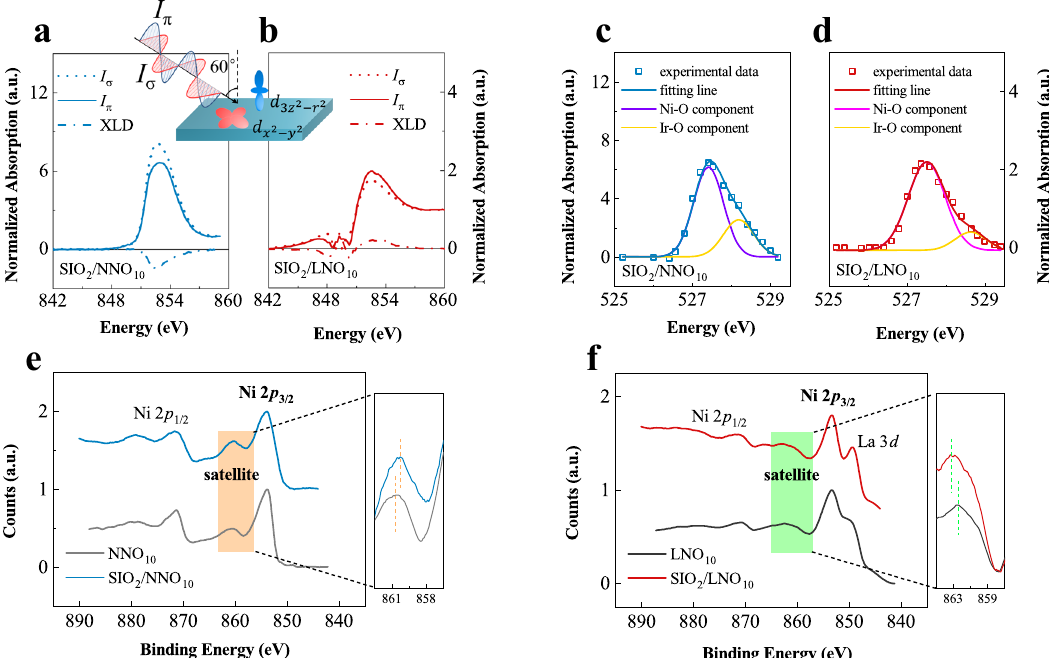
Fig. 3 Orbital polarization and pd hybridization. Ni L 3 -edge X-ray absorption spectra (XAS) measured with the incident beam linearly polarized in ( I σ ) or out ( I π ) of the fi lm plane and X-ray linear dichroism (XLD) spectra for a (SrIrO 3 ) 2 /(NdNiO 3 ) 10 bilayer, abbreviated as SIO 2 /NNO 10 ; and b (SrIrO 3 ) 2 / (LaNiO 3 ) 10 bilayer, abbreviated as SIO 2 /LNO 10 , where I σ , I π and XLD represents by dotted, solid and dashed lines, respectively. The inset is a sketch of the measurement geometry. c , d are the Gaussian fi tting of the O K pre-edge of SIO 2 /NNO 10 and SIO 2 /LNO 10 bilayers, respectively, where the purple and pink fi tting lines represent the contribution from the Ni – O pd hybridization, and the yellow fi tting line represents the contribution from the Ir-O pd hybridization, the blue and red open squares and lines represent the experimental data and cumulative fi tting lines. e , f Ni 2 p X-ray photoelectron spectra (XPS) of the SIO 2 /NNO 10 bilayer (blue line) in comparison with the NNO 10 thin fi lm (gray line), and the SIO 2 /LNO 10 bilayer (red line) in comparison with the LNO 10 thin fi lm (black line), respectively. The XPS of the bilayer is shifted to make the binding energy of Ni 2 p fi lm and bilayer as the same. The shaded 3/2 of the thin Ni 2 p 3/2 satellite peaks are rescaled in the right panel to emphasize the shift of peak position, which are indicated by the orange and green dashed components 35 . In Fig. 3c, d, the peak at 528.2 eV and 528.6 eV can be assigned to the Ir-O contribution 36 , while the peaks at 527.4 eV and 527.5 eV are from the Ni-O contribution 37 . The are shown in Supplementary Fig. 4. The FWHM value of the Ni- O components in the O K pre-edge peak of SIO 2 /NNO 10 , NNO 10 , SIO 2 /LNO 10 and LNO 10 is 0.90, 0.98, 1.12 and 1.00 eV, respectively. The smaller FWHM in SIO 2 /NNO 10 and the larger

* * *

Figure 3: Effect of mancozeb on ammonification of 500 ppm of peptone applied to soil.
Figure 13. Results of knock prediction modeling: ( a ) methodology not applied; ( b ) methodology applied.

» YOUR GOAL
Lines containing the word "applied": copy each of them from the material.

» ANSWER SPACE
Figure 3: Effect of mancozeb on ammonification of 500 ppm of peptone applied to soil.
Figure 13. Results of knock prediction modeling: ( a ) methodology not applied; ( b ) methodology applied.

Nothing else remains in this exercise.